On March 12, Chinese Ministry of Foreign Affairs spokesman Zhao Lijian tweeted a video from the Global Times and added commentary suggesting the U.S. Army brought COVID-19 to Wuhan, China. The same day, after his initial tweet, Zhao tweeted out a conspiratorial article titled “COVID-19: Further Evidence that the Virus Originated in the US” published on a fringe site. While the article concedes that “a less sinister alternative is possible,” it suggests that the virus originated in the U.S. and may have leaked from a military laboratory before spreading to Wuhan’s food market. As of March 17, these tweets saw considerable reach on Twitter: The first post garnered more than 7,800 comments, 7,100 retweets and 14,300 likes; Zhao’s second post received more than 10,200 comments, 12,300 retweets and 19,500 likes.
On March 13, the Global Times published an article with the headline “Origin of COVID-19 in dispute; US accusations on China opposed: FM,” which recounted Zhao’s tweets and highlighted his suspicions about the origin of the coronavirus. Zhao “urged the US to disclose further information, exercise transparency on coronavirus cases and provide an explanation to the public,” the article wrote. By omitting information from health officials about COVID-19’s spread and focusing on Chinese government official statements critical of the U.S., the article attempted to shift opinion in favor of the conspiracy theory.

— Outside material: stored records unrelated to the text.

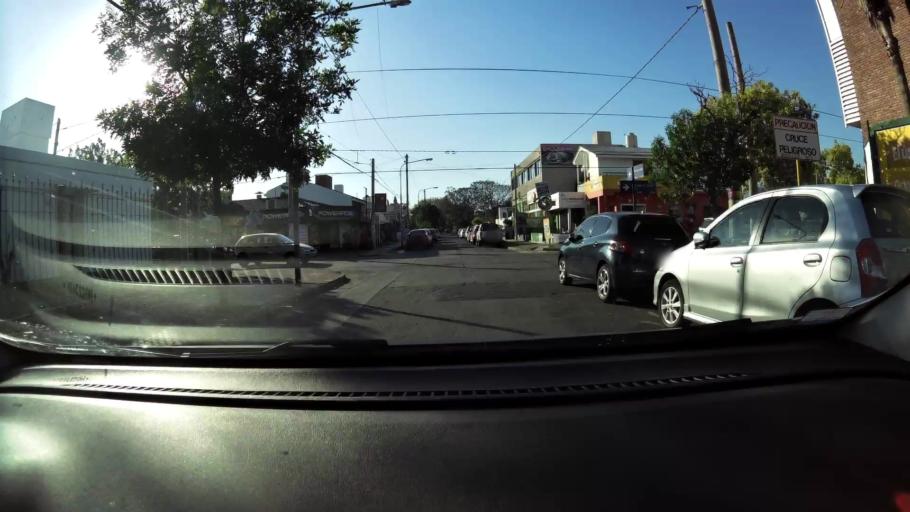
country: AR
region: Cordoba
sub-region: Departamento de Capital
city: Cordoba
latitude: -31.3829
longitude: -64.2312
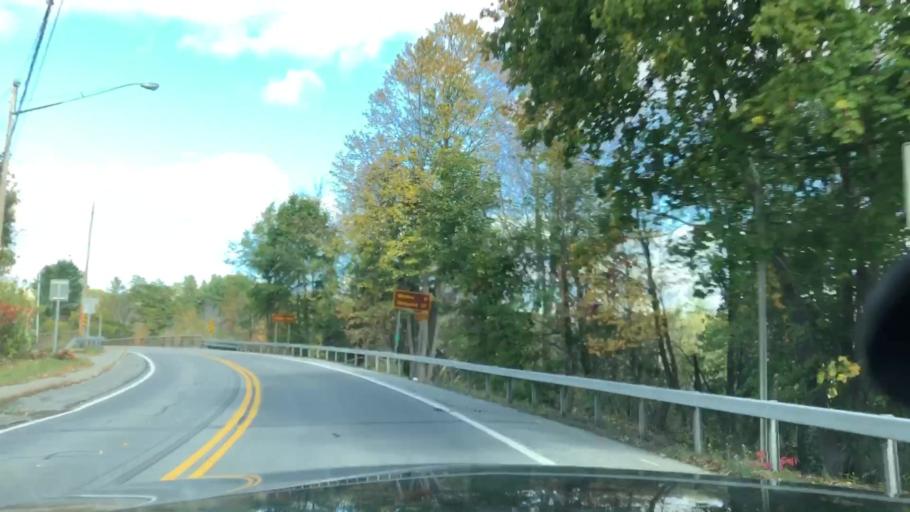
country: US
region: New York
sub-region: Warren County
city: Warrensburg
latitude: 43.6990
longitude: -73.9835
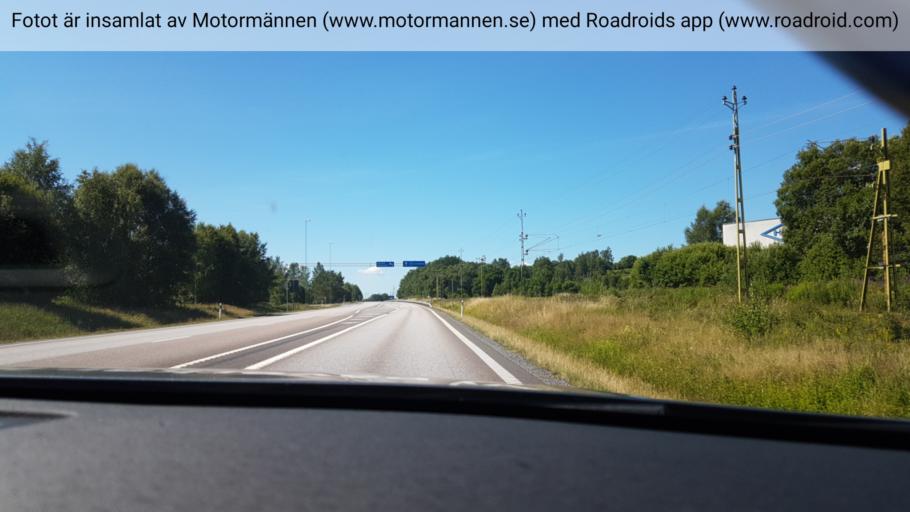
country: SE
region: Vaestra Goetaland
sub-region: Marks Kommun
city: Kinna
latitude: 57.4659
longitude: 12.5973
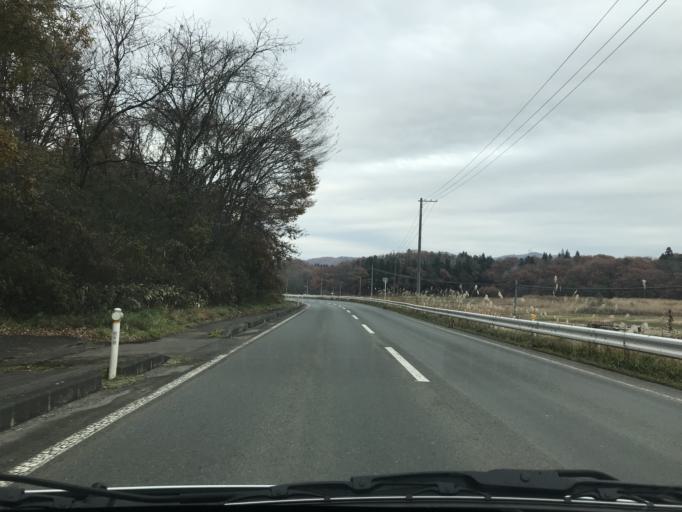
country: JP
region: Iwate
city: Kitakami
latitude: 39.2960
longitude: 141.1916
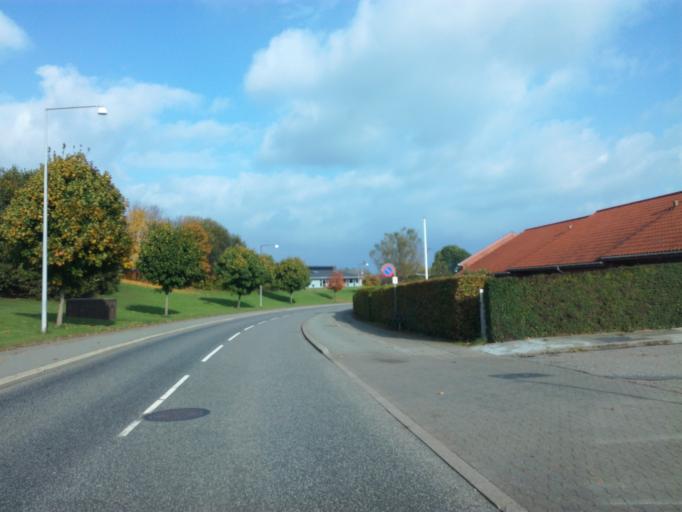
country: DK
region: South Denmark
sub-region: Vejle Kommune
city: Borkop
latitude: 55.6401
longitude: 9.6441
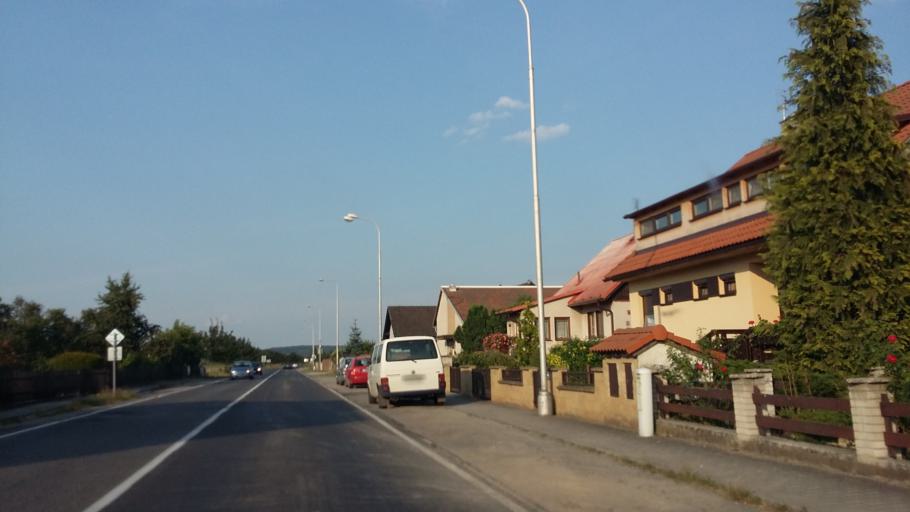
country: CZ
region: Central Bohemia
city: Bakov nad Jizerou
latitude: 50.4738
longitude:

Another Global Times article, published on March 14, again advanced the conspiracy that COVID-19 is U.S.-made, restating Zhao’s comments and criticizing the U.S. health-care system in the wake of the coronavirus. The article also said that the U.S.’s mishandling of COVID-19 thus far “raised public suspicion on whether the virus had surfaced in the US earlier” and attempted to misrepresent statements made by Center for Disease Control and Prevention Director Robert Redfield to sow doubt about amount of time COVID-19 has been spreading in the U.S.
A Global Times article published on March 15 titled “US urged to explain military lab shutdown” also urges the U.S. government to release information about “an infectious disease research lab under the US Army” at Fort Dedrick in Maryland, questioning again whether the U.S. military was involved in the origins of COVID-19. Despite widespread reports that the virus is believed to have originated in a food market in Wuhan, China, the article reiterates that the “the origin of the novel coronavirus is still unknown.”
On March 17, the Global Times published an article discussing disinformation spread about COVID-19 and tensions between the U.S. and China over the handling of the virus. The article notes that “according to the facts, it was the US politicians who started the rumor offensive and began spreading baseless conspiracy theories,” referencing the conspiracy theory that COVID-19 originated in a Chinese laboratory repeated by Senator Tom Cotton. Though the article writes that some Chinese analysts “thought Zhao [Lijian] was repeating ‘the wrong conspiracy theory’ similar to what US politicians use to smear China,” it goes on to recount and justify Zhao’s statements via an interview with a Chinese academic, writing that Zhao’s tweets represented “a reasonable query that is totally different from US politicians’ groundless rumors and insults against China.”
Chinese state media will continue its attempts to shift public opinion in a more favorable direction for China and an unfavorable direction for the U.S. as social and economic disruption continues due to the COVID-19 outbreak. The Global Times and other Chinese state-sponsored outlets will attempt to control the narrative on COVID-19, an opportunity to seed global perception of China as a world leader.